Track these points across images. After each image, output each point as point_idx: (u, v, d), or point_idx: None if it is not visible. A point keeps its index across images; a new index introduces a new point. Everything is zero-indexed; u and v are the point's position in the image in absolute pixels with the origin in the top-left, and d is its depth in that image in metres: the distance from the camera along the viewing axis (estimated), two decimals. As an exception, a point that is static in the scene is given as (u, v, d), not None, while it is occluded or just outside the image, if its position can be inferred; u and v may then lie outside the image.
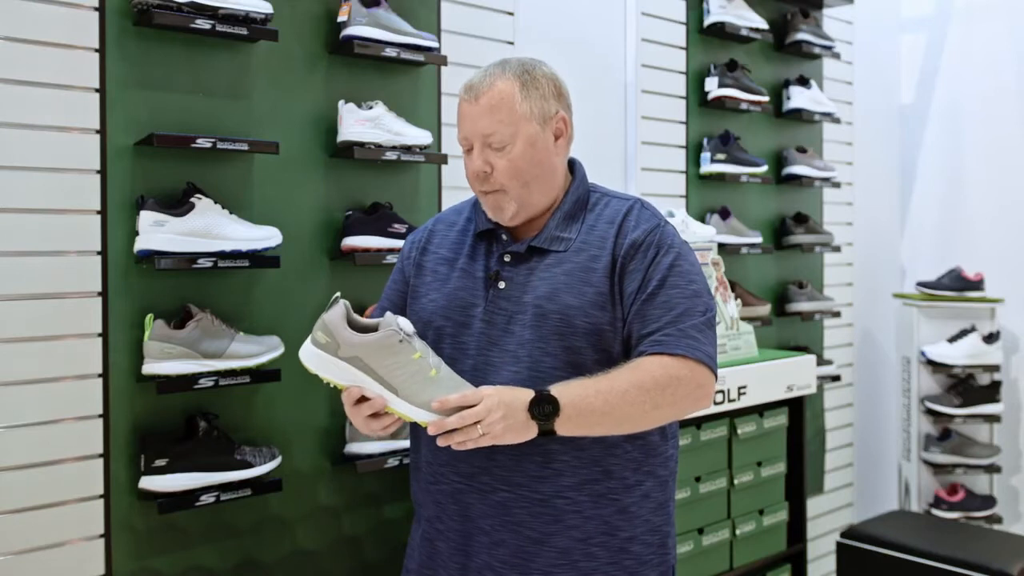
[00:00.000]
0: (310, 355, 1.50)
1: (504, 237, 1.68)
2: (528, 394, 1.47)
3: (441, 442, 1.46)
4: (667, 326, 1.56)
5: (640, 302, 1.58)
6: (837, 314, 3.64)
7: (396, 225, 2.25)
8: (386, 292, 1.83)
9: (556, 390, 1.48)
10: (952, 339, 3.84)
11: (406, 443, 2.23)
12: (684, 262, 1.63)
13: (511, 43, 2.63)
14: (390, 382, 1.48)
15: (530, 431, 1.47)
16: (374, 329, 1.49)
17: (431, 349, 1.53)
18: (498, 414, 1.44)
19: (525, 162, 1.62)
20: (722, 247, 3.11)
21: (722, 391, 2.55)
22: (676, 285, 1.59)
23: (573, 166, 1.74)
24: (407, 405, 1.48)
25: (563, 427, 1.48)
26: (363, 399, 1.50)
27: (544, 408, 1.46)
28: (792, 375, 2.78)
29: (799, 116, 3.50)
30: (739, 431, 2.65)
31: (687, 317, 1.57)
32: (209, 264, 1.95)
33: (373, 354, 1.47)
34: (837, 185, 3.64)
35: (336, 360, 1.48)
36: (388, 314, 1.51)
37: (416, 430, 1.75)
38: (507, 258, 1.66)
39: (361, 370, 1.48)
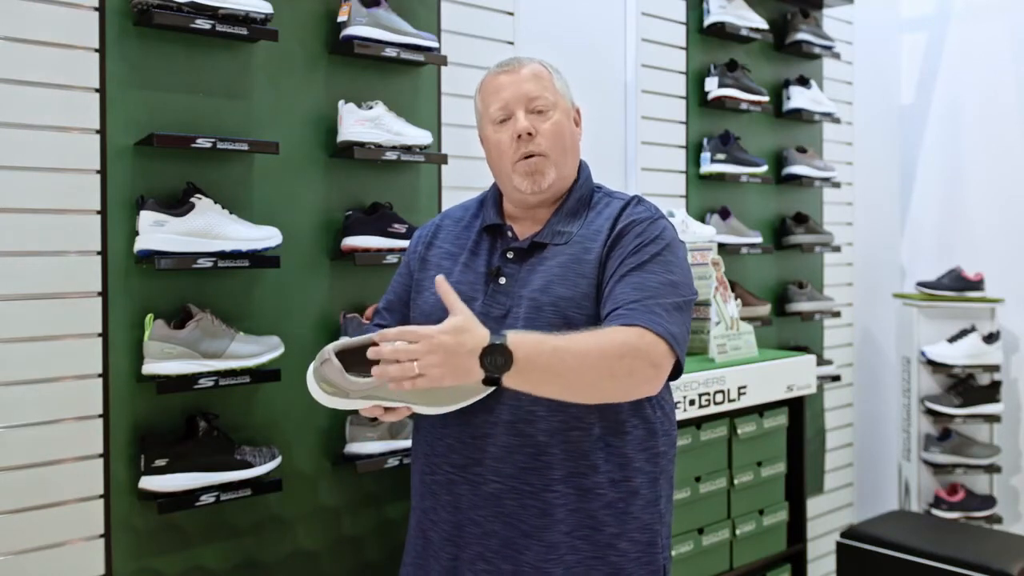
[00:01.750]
0: (324, 399, 1.54)
1: (508, 234, 1.70)
2: (480, 339, 1.37)
3: (375, 372, 1.38)
4: (632, 302, 1.53)
5: (612, 283, 1.58)
6: (837, 314, 3.64)
7: (396, 225, 2.25)
8: (392, 286, 1.86)
9: (513, 340, 1.38)
10: (952, 339, 3.84)
11: (406, 443, 2.23)
12: (669, 254, 1.61)
13: (511, 43, 2.64)
14: (406, 399, 1.55)
15: (473, 376, 1.38)
16: (363, 349, 1.51)
17: None
18: (435, 358, 1.35)
19: (565, 130, 1.69)
20: (722, 247, 3.11)
21: (722, 391, 2.55)
22: (653, 271, 1.58)
23: (579, 166, 1.77)
24: (429, 408, 1.58)
25: (511, 381, 1.40)
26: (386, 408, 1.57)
27: (496, 360, 1.36)
28: (792, 375, 2.78)
29: (799, 116, 3.50)
30: (739, 431, 2.65)
31: (657, 298, 1.54)
32: (209, 264, 1.95)
33: (382, 388, 1.51)
34: (837, 185, 3.64)
35: (350, 401, 1.53)
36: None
37: (419, 424, 1.76)
38: (510, 255, 1.68)
39: (376, 398, 1.54)
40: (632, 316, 1.50)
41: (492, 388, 1.51)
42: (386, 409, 1.57)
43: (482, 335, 1.38)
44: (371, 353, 1.39)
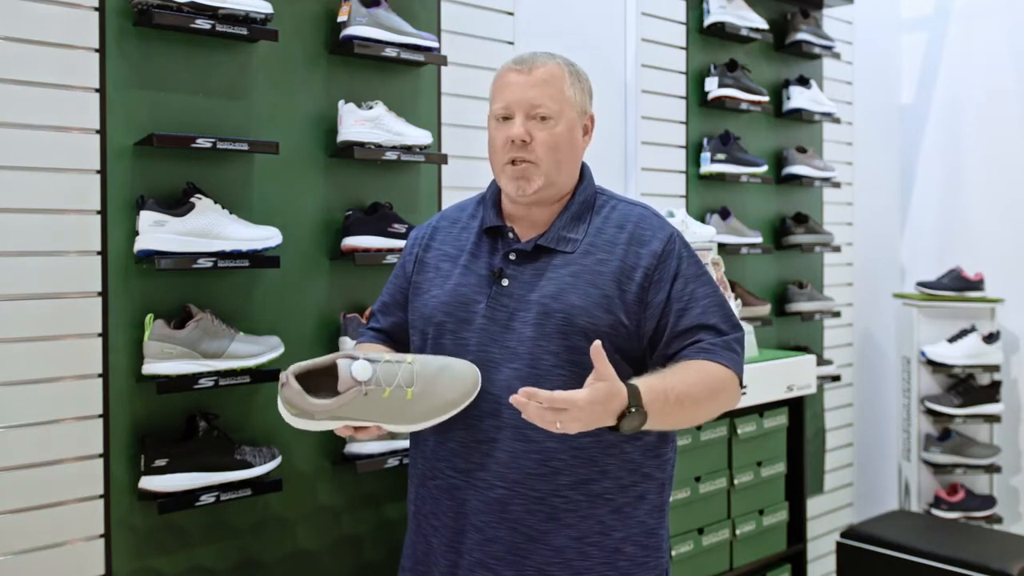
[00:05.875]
0: (292, 420, 1.53)
1: (510, 235, 1.69)
2: (621, 403, 1.44)
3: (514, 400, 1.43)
4: (713, 336, 1.62)
5: (675, 311, 1.62)
6: (837, 314, 3.64)
7: (396, 225, 2.25)
8: (387, 288, 1.85)
9: (645, 399, 1.46)
10: (952, 339, 3.84)
11: (406, 443, 2.23)
12: (702, 267, 1.68)
13: (511, 43, 2.63)
14: (374, 419, 1.54)
15: (603, 425, 1.46)
16: (332, 369, 1.51)
17: (397, 361, 1.54)
18: (579, 423, 1.42)
19: (563, 142, 1.66)
20: (722, 247, 3.11)
21: (722, 391, 2.55)
22: (706, 296, 1.65)
23: (582, 168, 1.76)
24: (399, 427, 1.56)
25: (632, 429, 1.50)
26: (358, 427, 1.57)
27: (633, 421, 1.46)
28: (792, 375, 2.78)
29: (799, 116, 3.50)
30: (739, 431, 2.65)
31: (725, 328, 1.64)
32: (209, 264, 1.95)
33: (347, 409, 1.50)
34: (837, 185, 3.64)
35: (317, 423, 1.52)
36: (340, 364, 1.51)
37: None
38: (512, 256, 1.67)
39: (344, 419, 1.52)
40: (716, 353, 1.61)
41: (463, 407, 1.58)
42: (356, 428, 1.56)
43: (623, 399, 1.45)
44: (514, 401, 1.41)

TASK BRIEF.
Without altering a word, return all of the records above and leave out their pictures.

RESPONSE TO THIS TASK.
Track these points across images. After each image, output each point as point_idx: (u, v, d), or point_idx: None if it is not visible. A point keeps its index across images; a new index introduces a new point. Everything is zero-indexed; u and v are the point's position in the image in absolute pixels with the origin in the top-left, and d is its depth in that image in metres: the distance from the camera along the viewing axis (estimated), two decimals. As an exception, a point that is static in the scene is given as (u, v, d), not None, while it is occluded or just outside the image, if its position can be inferred; u and v may then lie outside the image.
[00:00.000]
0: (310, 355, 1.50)
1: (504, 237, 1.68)
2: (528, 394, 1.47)
3: (441, 442, 1.46)
4: (667, 326, 1.56)
5: (640, 302, 1.58)
6: (837, 314, 3.64)
7: (396, 225, 2.25)
8: (386, 292, 1.83)
9: (556, 390, 1.48)
10: (952, 339, 3.84)
11: (406, 443, 2.23)
12: (684, 262, 1.63)
13: (511, 43, 2.63)
14: (390, 382, 1.48)
15: (530, 431, 1.47)
16: (374, 329, 1.49)
17: (431, 349, 1.53)
18: (498, 414, 1.44)
19: (525, 162, 1.62)
20: (722, 247, 3.11)
21: (722, 391, 2.55)
22: (676, 285, 1.59)
23: (573, 166, 1.74)
24: (407, 405, 1.48)
25: (563, 427, 1.48)
26: (363, 399, 1.50)
27: (544, 408, 1.46)
28: (792, 375, 2.78)
29: (799, 116, 3.50)
30: (739, 431, 2.65)
31: (687, 317, 1.57)
32: (209, 264, 1.95)
33: (373, 354, 1.47)
34: (837, 185, 3.64)
35: (336, 360, 1.48)
36: (388, 314, 1.51)
37: (416, 430, 1.75)
38: (507, 258, 1.66)
39: (361, 370, 1.48)
[00:01.750]
0: (324, 399, 1.54)
1: (508, 234, 1.70)
2: (480, 339, 1.37)
3: (375, 372, 1.38)
4: (632, 302, 1.53)
5: (612, 283, 1.58)
6: (837, 314, 3.64)
7: (396, 225, 2.25)
8: (392, 286, 1.86)
9: (513, 340, 1.38)
10: (952, 339, 3.84)
11: (406, 443, 2.23)
12: (669, 254, 1.61)
13: (511, 43, 2.64)
14: (406, 399, 1.55)
15: (473, 376, 1.38)
16: (363, 349, 1.51)
17: None
18: (435, 358, 1.35)
19: (565, 130, 1.69)
20: (722, 247, 3.11)
21: (722, 391, 2.55)
22: (653, 271, 1.58)
23: (579, 166, 1.77)
24: (429, 408, 1.58)
25: (511, 381, 1.40)
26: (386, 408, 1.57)
27: (496, 360, 1.36)
28: (792, 375, 2.78)
29: (799, 116, 3.50)
30: (739, 431, 2.65)
31: (657, 298, 1.54)
32: (209, 264, 1.95)
33: (382, 388, 1.51)
34: (837, 185, 3.64)
35: (350, 401, 1.53)
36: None
37: (419, 424, 1.76)
38: (510, 255, 1.68)
39: (376, 398, 1.54)
40: (632, 316, 1.50)
41: (492, 388, 1.51)
42: (386, 409, 1.57)
43: (482, 335, 1.38)
44: (371, 353, 1.39)
[00:05.875]
0: (292, 420, 1.53)
1: (510, 235, 1.69)
2: (621, 403, 1.44)
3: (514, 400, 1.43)
4: (713, 336, 1.62)
5: (675, 311, 1.62)
6: (837, 314, 3.64)
7: (396, 225, 2.25)
8: (387, 288, 1.85)
9: (645, 399, 1.46)
10: (952, 339, 3.84)
11: (406, 443, 2.23)
12: (702, 267, 1.68)
13: (511, 43, 2.63)
14: (374, 419, 1.54)
15: (603, 425, 1.46)
16: (332, 369, 1.51)
17: (397, 361, 1.54)
18: (579, 423, 1.42)
19: (563, 142, 1.66)
20: (722, 247, 3.11)
21: (722, 391, 2.55)
22: (706, 296, 1.65)
23: (582, 168, 1.76)
24: (399, 427, 1.56)
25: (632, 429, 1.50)
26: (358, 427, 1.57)
27: (633, 421, 1.46)
28: (792, 375, 2.78)
29: (799, 116, 3.50)
30: (739, 431, 2.65)
31: (725, 328, 1.64)
32: (209, 264, 1.95)
33: (347, 409, 1.50)
34: (837, 185, 3.64)
35: (317, 423, 1.52)
36: (340, 364, 1.51)
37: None
38: (512, 256, 1.67)
39: (344, 419, 1.52)
40: (716, 353, 1.61)
41: (463, 407, 1.58)
42: (356, 428, 1.56)
43: (623, 399, 1.45)
44: (514, 401, 1.41)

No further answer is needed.